Fred Savage stars with a bunch of no names in a movie that’s basically a one and a half hour infomercial for Nintendo.  Savage’s little brother, Jimmy, has a mental illness (probably autism) and doesn’t really say anything in the movie.  He is, however, very skilled at playing video games.  Savage, Jimmy, and some girl they bump into travel to Las Vegas (I think) to enter a $50,000 video game tournament.  The movie has every played 80s cliché in the book, but the nostalgia of playing Nintendo games as a youth allows it to keep a soft spot in my heart.


The Power Glove … it’s so bad


A police officer gets hurt badly, and has to be constructed into a cyborg in order to save his life.  Robocop can analyze things like a computer, but still has a little bit of the personality of the human being.  Other than Robocop throwing a bunch of people through glass windows, I don’t remember too many details from the first movie (because it wasn’t very good at all), but I do remember something distinct from the sequel.  Robocop has to fight a much larger and stronger cyborg at the end, but this particular creation is dependent on this synthetic cocaine like substance, because the human was a huge addict.  I couldn’t believe the writers actually thought it was a good idea to have a robot that was a crack head.  Who green lighted this?

Purple Rain

Prince stars as himself in a story of love, betrayal, loyalty, and self discovery.  The acting was putrid, but all the stars were exonerated because much of the movie consisted of “live” performances by Prince’s band and Morris Day and the Time.  Purple Rain the movie is generally considered an afterthought to the album of the same name.  The incredible movie soundtrack produced two #1 hits (Let’s Go Crazy and When Doves Cry) and a #2 hit in Purple Rain.

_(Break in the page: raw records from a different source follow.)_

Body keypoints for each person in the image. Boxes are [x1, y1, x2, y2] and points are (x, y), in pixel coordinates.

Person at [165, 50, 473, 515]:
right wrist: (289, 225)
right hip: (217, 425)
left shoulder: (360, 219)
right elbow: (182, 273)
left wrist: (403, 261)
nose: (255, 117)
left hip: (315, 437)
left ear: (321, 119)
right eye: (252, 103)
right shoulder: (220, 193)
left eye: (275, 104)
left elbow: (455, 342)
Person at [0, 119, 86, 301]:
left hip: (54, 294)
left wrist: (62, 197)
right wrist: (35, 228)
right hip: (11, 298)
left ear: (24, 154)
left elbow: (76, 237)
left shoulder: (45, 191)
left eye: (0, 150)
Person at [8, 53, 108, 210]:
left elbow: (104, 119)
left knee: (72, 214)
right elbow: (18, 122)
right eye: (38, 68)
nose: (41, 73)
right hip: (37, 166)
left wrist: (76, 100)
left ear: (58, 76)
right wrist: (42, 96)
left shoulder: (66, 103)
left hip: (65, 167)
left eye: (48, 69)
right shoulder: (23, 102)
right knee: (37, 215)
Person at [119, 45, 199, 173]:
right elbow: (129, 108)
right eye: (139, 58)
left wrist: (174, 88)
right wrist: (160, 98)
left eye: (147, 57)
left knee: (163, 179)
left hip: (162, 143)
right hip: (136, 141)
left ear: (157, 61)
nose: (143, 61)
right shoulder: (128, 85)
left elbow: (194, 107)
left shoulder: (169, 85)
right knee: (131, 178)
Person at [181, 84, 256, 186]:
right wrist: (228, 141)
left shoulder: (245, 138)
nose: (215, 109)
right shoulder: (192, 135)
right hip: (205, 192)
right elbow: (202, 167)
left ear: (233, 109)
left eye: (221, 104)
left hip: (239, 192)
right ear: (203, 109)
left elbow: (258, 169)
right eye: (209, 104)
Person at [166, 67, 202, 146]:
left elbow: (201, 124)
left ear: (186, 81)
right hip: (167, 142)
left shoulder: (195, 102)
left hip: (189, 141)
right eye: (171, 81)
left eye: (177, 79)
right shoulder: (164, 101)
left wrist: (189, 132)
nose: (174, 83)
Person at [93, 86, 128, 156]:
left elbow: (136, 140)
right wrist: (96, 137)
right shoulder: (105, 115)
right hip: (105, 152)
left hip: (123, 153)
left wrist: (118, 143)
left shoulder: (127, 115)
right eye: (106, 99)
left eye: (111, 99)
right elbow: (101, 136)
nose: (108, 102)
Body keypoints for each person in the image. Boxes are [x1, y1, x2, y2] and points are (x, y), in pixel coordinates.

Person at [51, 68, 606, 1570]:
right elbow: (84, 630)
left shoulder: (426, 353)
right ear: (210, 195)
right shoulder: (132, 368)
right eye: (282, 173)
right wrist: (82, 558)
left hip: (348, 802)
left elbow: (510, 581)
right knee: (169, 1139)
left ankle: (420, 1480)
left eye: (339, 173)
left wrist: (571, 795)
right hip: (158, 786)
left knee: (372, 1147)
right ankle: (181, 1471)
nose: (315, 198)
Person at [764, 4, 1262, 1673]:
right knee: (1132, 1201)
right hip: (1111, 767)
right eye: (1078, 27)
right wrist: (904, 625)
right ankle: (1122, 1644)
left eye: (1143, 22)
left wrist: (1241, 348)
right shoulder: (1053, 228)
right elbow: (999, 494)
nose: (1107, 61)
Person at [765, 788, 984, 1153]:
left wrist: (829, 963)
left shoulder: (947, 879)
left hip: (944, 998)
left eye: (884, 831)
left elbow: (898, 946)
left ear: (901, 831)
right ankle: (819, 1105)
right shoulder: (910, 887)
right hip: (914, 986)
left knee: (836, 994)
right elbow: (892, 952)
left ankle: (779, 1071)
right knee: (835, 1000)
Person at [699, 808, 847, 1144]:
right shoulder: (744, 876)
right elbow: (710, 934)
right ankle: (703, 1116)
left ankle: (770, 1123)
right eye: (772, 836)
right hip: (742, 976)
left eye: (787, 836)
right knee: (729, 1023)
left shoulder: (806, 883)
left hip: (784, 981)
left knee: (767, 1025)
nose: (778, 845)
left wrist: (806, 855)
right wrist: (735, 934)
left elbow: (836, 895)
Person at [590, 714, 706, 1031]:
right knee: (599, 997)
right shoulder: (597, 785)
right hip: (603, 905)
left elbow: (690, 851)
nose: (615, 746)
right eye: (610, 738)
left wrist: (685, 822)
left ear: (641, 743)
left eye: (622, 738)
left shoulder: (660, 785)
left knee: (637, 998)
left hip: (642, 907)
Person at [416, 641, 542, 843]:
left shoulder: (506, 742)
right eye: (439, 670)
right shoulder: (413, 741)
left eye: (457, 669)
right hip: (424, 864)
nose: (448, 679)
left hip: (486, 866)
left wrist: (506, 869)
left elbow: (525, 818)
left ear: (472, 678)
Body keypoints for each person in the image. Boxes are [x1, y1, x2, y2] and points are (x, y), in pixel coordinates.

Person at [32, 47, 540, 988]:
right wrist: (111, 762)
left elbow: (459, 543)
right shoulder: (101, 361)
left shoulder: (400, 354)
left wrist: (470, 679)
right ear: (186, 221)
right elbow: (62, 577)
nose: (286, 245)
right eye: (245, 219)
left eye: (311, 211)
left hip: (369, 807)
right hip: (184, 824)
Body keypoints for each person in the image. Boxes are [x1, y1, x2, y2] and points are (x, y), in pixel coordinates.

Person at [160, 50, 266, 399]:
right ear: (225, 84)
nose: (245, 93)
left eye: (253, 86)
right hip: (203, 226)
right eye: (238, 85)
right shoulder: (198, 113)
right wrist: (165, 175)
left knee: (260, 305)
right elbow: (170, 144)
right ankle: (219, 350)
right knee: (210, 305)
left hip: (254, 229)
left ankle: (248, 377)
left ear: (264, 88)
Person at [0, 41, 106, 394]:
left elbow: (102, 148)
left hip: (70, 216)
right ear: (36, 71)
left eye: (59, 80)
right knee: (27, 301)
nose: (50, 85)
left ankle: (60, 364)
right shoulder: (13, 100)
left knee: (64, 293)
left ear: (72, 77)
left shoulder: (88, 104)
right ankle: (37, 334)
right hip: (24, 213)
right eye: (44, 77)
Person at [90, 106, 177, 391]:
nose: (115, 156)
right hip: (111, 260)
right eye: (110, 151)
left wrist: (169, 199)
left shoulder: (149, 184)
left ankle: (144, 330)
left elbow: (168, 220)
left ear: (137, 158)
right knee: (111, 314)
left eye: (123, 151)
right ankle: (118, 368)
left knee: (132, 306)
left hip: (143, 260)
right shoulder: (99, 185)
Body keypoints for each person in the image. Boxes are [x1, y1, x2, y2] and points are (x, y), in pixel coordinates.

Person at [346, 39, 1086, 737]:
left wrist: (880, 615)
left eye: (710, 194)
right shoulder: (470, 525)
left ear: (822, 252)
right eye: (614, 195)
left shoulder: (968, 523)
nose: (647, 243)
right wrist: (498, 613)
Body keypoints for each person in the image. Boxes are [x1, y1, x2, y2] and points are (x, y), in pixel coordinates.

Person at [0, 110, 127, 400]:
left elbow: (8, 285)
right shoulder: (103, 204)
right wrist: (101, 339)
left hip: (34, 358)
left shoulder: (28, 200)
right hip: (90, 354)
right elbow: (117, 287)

“Have you ever purified yourself in the waters of lake Minnetonka?”


The Running Man

The 1980s version of The Hunger Games.  Arnold Schwarzenegger plays the role of a former military pilot convicted of a crime he didn’t commit.  The film is based in a dark future where criminals have the option of appearing in a gladiator style game show where they have to fight for their lives.  These game shows are tremendously popular amongst the masses, and of course everything is rigged just like in The Hunger Games.  Schwarzenegger of course fights his way through a host of badly costumed baddies, making dreadful one-liners the entire movie.  Of course the action is great (for back then), and the depiction of a dystopian society is always intriguing.